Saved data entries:
◇ ◇ ◇ ◇ ◇ ◇ ◇

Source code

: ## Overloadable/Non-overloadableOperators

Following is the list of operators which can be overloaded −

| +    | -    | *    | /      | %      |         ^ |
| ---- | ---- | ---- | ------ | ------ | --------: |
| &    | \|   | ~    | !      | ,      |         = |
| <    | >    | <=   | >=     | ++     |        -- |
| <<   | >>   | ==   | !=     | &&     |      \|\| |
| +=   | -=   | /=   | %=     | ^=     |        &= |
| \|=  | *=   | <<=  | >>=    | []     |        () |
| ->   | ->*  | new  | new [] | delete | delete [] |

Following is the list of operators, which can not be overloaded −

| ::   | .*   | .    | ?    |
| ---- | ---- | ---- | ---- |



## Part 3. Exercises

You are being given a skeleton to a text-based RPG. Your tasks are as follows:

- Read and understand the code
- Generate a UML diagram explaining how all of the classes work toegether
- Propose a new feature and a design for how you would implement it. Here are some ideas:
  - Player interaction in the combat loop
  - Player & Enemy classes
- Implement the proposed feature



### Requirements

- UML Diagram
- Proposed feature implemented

◇ ◇ ◇ ◇ ◇ ◇ ◇

### Task statement
Every piece of the data must be set down exactly. Omit nothing.

### Exercise solution
Source code

: ## Overloadable/Non-overloadableOperators

Following is the list of operators which can be overloaded −

| +    | -    | *    | /      | %      |         ^ |
| ---- | ---- | ---- | ------ | ------ | --------: |
| &    | \|   | ~    | !      | ,      |         = |
| <    | >    | <=   | >=     | ++     |        -- |
| <<   | >>   | ==   | !=     | &&     |      \|\| |
| +=   | -=   | /=   | %=     | ^=     |        &= |
| \|=  | *=   | <<=  | >>=    | []     |        () |
| ->   | ->*  | new  | new [] | delete | delete [] |

Following is the list of operators, which can not be overloaded −

| ::   | .*   | .    | ?    |
| ---- | ---- | ---- | ---- |



## Part 3. Exercises

You are being given a skeleton to a text-based RPG. Your tasks are as follows:

- Read and understand the code
- Generate a UML diagram explaining how all of the classes work toegether
- Propose a new feature and a design for how you would implement it. Here are some ideas:
  - Player interaction in the combat loop
  - Player & Enemy classes
- Implement the proposed feature



### Requirements

- UML Diagram
- Proposed feature implemented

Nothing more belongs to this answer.